───── Data extract ─────

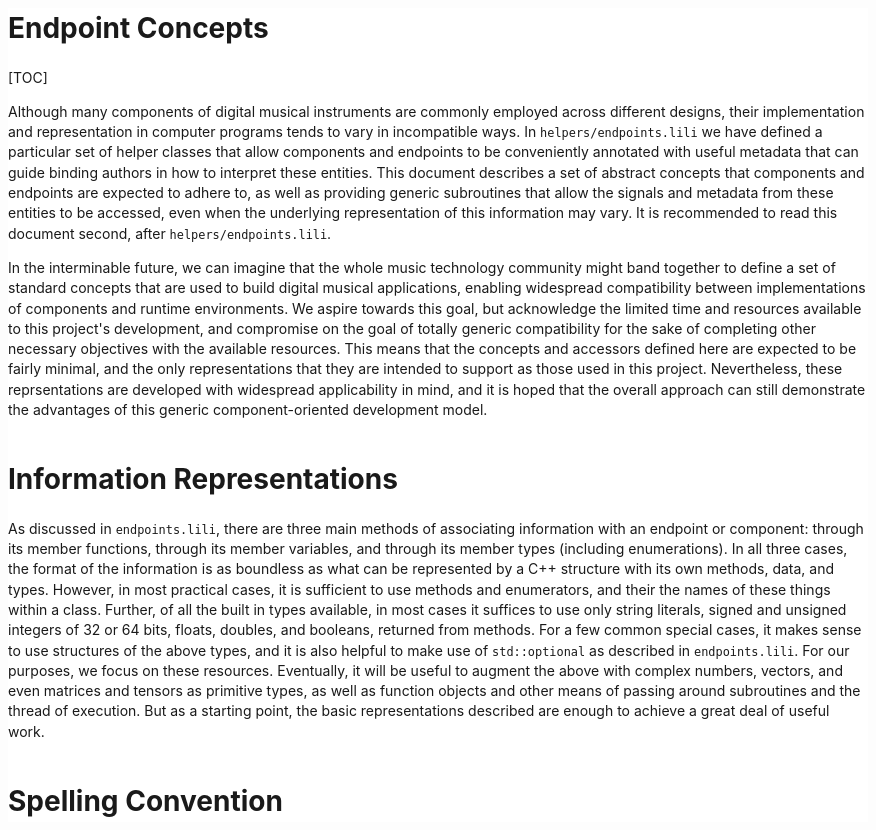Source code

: # Endpoint Concepts

[TOC]

Although many components of digital musical instruments are commonly employed
across different designs, their implementation and representation in computer
programs tends to vary in incompatible ways. In `helpers/endpoints.lili`
we have defined a particular set of helper classes that allow components and
endpoints to be conveniently annotated with useful metadata that can guide
binding authors in how to interpret these entities. This document describes
a set of abstract concepts that components and endpoints are expected to
adhere to, as well as providing generic subroutines that allow the signals
and metadata from these entities to be accessed, even when the underlying
representation of this information may vary. It is recommended to read
this document second, after `helpers/endpoints.lili`.

In the interminable future, we can imagine that the whole music technology
community might band together to define a set of standard concepts that are
used to build digital musical applications, enabling widespread compatibility
between implementations of components and runtime environments. We aspire
towards this goal, but acknowledge the limited time and resources available to
this project's development, and compromise on the goal of totally generic
compatibility for the sake of completing other necessary objectives with the
available resources. This means that the concepts and accessors defined here
are expected to be fairly minimal, and the only representations that they are
intended to support as those used in this project. Nevertheless, these
reprsentations are developed with widespread applicability in mind, and it is
hoped that the overall approach can still demonstrate the advantages of this
generic component-oriented development model.

# Information Representations

As discussed in `endpoints.lili`, there are three main methods of associating
information with an endpoint or component: through its member functions,
through its member variables, and through its member types (including
enumerations). In all three cases, the format of the information is as
boundless as what can be represented by a C++ structure with its own methods,
data, and types. However, in most practical cases, it is sufficient to use
methods and enumerators, and their the names of these things within a class.
Further, of all the built in types available, in most cases it suffices to use
only string literals, signed and unsigned integers of 32 or 64 bits, floats,
doubles, and booleans, returned from methods. For a few common special cases,
it makes sense to use structures of the above types, and it is also helpful to
make use of `std::optional` as described in `endpoints.lili`. For our
purposes, we focus on these resources. Eventually, it will be useful to augment
the above with complex numbers, vectors, and even matrices and tensors as
primitive types, as well as function objects and other means of passing around
subroutines and the thread of execution. But as a starting point, the basic
representations described are enough to achieve a great deal of useful work.

# Spelling Convention
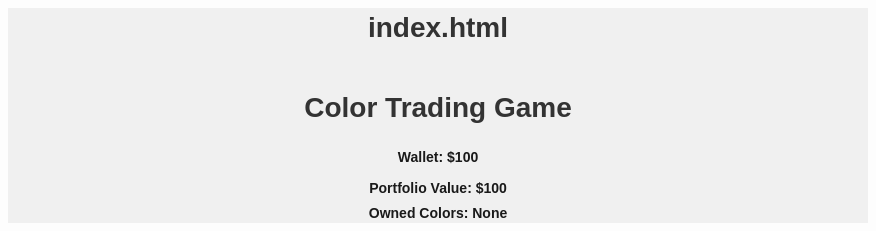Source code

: # index.html
<!DOCTYPE html>
<html lang="en">
<head>
<meta charset="UTF-8">
<meta name="viewport" content="width=device-width, initial-scale=1.0">
<title>Color Trading Game</title>
<style>
body { font-family: Arial; text-align:center; padding:10px; background:#f0f0f0; }
h1 { color:#333; }
.color-card { display:inline-block; margin:10px; border-radius:10px; overflow:hidden; width:120px; box-shadow:0 3px 6px rgba(0,0,0,0.2);}
.color-box { width:120px; height:120px; }
.price { font-weight:bold; padding:5px; color:#fff; text-shadow:1px 1px 2px #000; }
.buttons { display:flex; justify-content:space-around; padding:5px; background:#fff; }
button { flex:1; margin:0 2px; padding:6px 0; border:none; border-radius:6px; cursor:pointer; font-weight:bold; color:#fff; }
button.buy { background:#28a745; }
button.sell { background:#dc3545; }
#wallet,#portfolio { margin-top:10px; font-weight:bold; }
#ownedColors { margin-top:5px; font-weight:bold; }
#transactions { margin-top:10px; max-width:350px; margin:auto; text-align:left; }
#transactions p { background:#fff; padding:5px 10px; border-radius:5px; margin:5px 0; box-shadow:1px 1px 5px rgba(0,0,0,0.1); }
</style>
</head>
<body>

<h1>Color Trading Game</h1>
<div id="colors"></div>
<div id="wallet">Wallet: $100</div>
<div id="portfolio">Portfolio Value: $100</div>
<div id="ownedColors">Owned Colors: None</div>
<div id="transactions"></div>

<script>
let wallet = 100;
let owned = {};
const colors = ["red","green","blue","yellow","purple"];
const colorPrices = {};
const transactionsDiv = document.getElementById("transactions");

// Initialize random prices
colors.forEach(color => colorPrices[color] = Math.floor(Math.random()*20)+1);

function displayColors(){
  const colorsDiv = document.getElementById("colors");
  colorsDiv.innerHTML="";
  colors.forEach(color=>{
    const card=document.createElement("div");
    card.className="color-card";

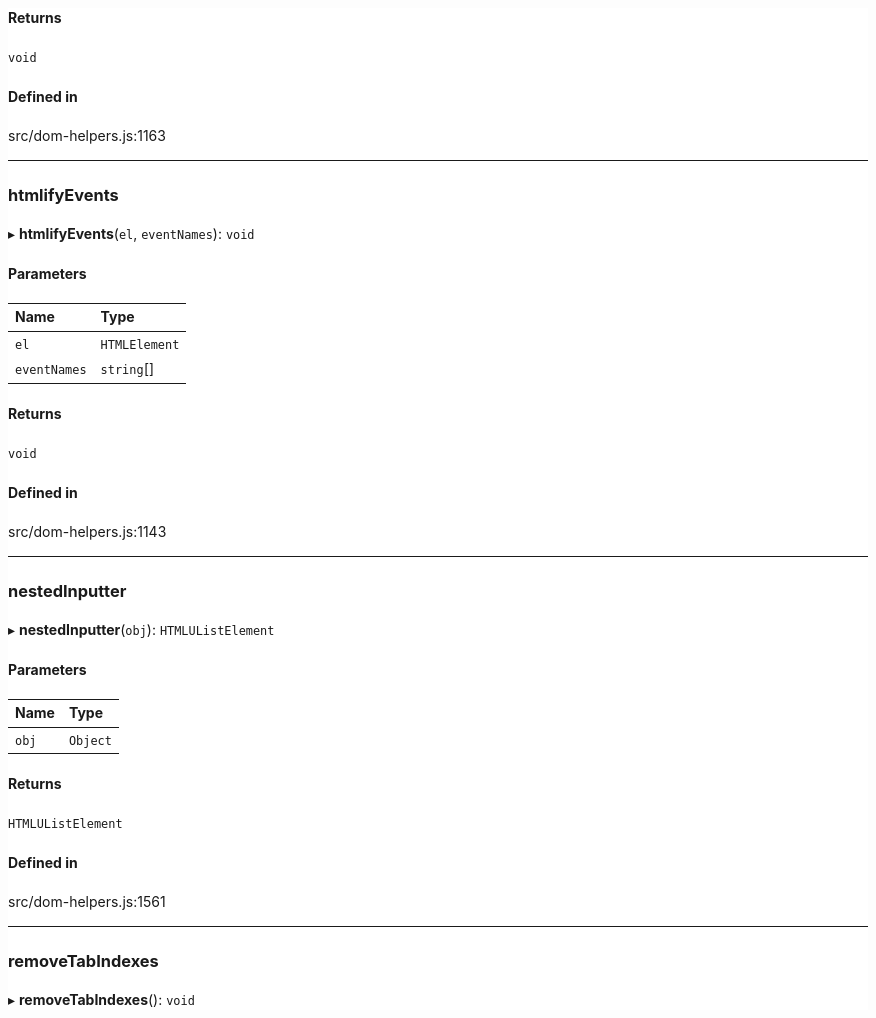 #### Returns

`void`

#### Defined in

src/dom-helpers.js:1163

___

### htmlifyEvents

▸ **htmlifyEvents**(`el`, `eventNames`): `void`

#### Parameters

| Name | Type |
| :------ | :------ |
| `el` | `HTMLElement` |
| `eventNames` | `string`[] |

#### Returns

`void`

#### Defined in

src/dom-helpers.js:1143

___

### nestedInputter

▸ **nestedInputter**(`obj`): `HTMLUListElement`

#### Parameters

| Name | Type |
| :------ | :------ |
| `obj` | `Object` |

#### Returns

`HTMLUListElement`

#### Defined in

src/dom-helpers.js:1561

___

### removeTabIndexes

▸ **removeTabIndexes**(): `void`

─────

# Your task
Edit the data above by replacing each "Defined in" with "Declared in" and keeping all other text unchanged. Leave the pictures out of your answer.

# Solution to the exercise
Source code

: # Endpoint Concepts

[TOC]

Although many components of digital musical instruments are commonly employed
across different designs, their implementation and representation in computer
programs tends to vary in incompatible ways. In `helpers/endpoints.lili`
we have defined a particular set of helper classes that allow components and
endpoints to be conveniently annotated with useful metadata that can guide
binding authors in how to interpret these entities. This document describes
a set of abstract concepts that components and endpoints are expected to
adhere to, as well as providing generic subroutines that allow the signals
and metadata from these entities to be accessed, even when the underlying
representation of this information may vary. It is recommended to read
this document second, after `helpers/endpoints.lili`.

In the interminable future, we can imagine that the whole music technology
community might band together to define a set of standard concepts that are
used to build digital musical applications, enabling widespread compatibility
between implementations of components and runtime environments. We aspire
towards this goal, but acknowledge the limited time and resources available to
this project's development, and compromise on the goal of totally generic
compatibility for the sake of completing other necessary objectives with the
available resources. This means that the concepts and accessors defined here
are expected to be fairly minimal, and the only representations that they are
intended to support as those used in this project. Nevertheless, these
reprsentations are developed with widespread applicability in mind, and it is
hoped that the overall approach can still demonstrate the advantages of this
generic component-oriented development model.

# Information Representations

As discussed in `endpoints.lili`, there are three main methods of associating
information with an endpoint or component: through its member functions,
through its member variables, and through its member types (including
enumerations). In all three cases, the format of the information is as
boundless as what can be represented by a C++ structure with its own methods,
data, and types. However, in most practical cases, it is sufficient to use
methods and enumerators, and their the names of these things within a class.
Further, of all the built in types available, in most cases it suffices to use
only string literals, signed and unsigned integers of 32 or 64 bits, floats,
doubles, and booleans, returned from methods. For a few common special cases,
it makes sense to use structures of the above types, and it is also helpful to
make use of `std::optional` as described in `endpoints.lili`. For our
purposes, we focus on these resources. Eventually, it will be useful to augment
the above with complex numbers, vectors, and even matrices and tensors as
primitive types, as well as function objects and other means of passing around
subroutines and the thread of execution. But as a starting point, the basic
representations described are enough to achieve a great deal of useful work.

# Spelling Convention
Source code

: # index.html
<!DOCTYPE html>
<html lang="en">
<head>
<meta charset="UTF-8">
<meta name="viewport" content="width=device-width, initial-scale=1.0">
<title>Color Trading Game</title>
<style>
body { font-family: Arial; text-align:center; padding:10px; background:#f0f0f0; }
h1 { color:#333; }
.color-card { display:inline-block; margin:10px; border-radius:10px; overflow:hidden; width:120px; box-shadow:0 3px 6px rgba(0,0,0,0.2);}
.color-box { width:120px; height:120px; }
.price { font-weight:bold; padding:5px; color:#fff; text-shadow:1px 1px 2px #000; }
.buttons { display:flex; justify-content:space-around; padding:5px; background:#fff; }
button { flex:1; margin:0 2px; padding:6px 0; border:none; border-radius:6px; cursor:pointer; font-weight:bold; color:#fff; }
button.buy { background:#28a745; }
button.sell { background:#dc3545; }
#wallet,#portfolio { margin-top:10px; font-weight:bold; }
#ownedColors { margin-top:5px; font-weight:bold; }
#transactions { margin-top:10px; max-width:350px; margin:auto; text-align:left; }
#transactions p { background:#fff; padding:5px 10px; border-radius:5px; margin:5px 0; box-shadow:1px 1px 5px rgba(0,0,0,0.1); }
</style>
</head>
<body>

<h1>Color Trading Game</h1>
<div id="colors"></div>
<div id="wallet">Wallet: $100</div>
<div id="portfolio">Portfolio Value: $100</div>
<div id="ownedColors">Owned Colors: None</div>
<div id="transactions"></div>

<script>
let wallet = 100;
let owned = {};
const colors = ["red","green","blue","yellow","purple"];
const colorPrices = {};
const transactionsDiv = document.getElementById("transactions");

// Initialize random prices
colors.forEach(color => colorPrices[color] = Math.floor(Math.random()*20)+1);

function displayColors(){
  const colorsDiv = document.getElementById("colors");
  colorsDiv.innerHTML="";
  colors.forEach(color=>{
    const card=document.createElement("div");
    card.className="color-card";

 #### Returns

`void`

#### Declared in

src/dom-helpers.js:1163

___

### htmlifyEvents

▸ **htmlifyEvents**(`el`, `eventNames`): `void`

#### Parameters

| Name | Type |
| :------ | :------ |
| `el` | `HTMLElement` |
| `eventNames` | `string`[] |

#### Returns

`void`

#### Declared in

src/dom-helpers.js:1143

___

### nestedInputter

▸ **nestedInputter**(`obj`): `HTMLUListElement`

#### Parameters

| Name | Type |
| :------ | :------ |
| `obj` | `Object` |

#### Returns

`HTMLUListElement`

#### Declared in

src/dom-helpers.js:1561

___

### removeTabIndexes

▸ **removeTabIndexes**(): `void`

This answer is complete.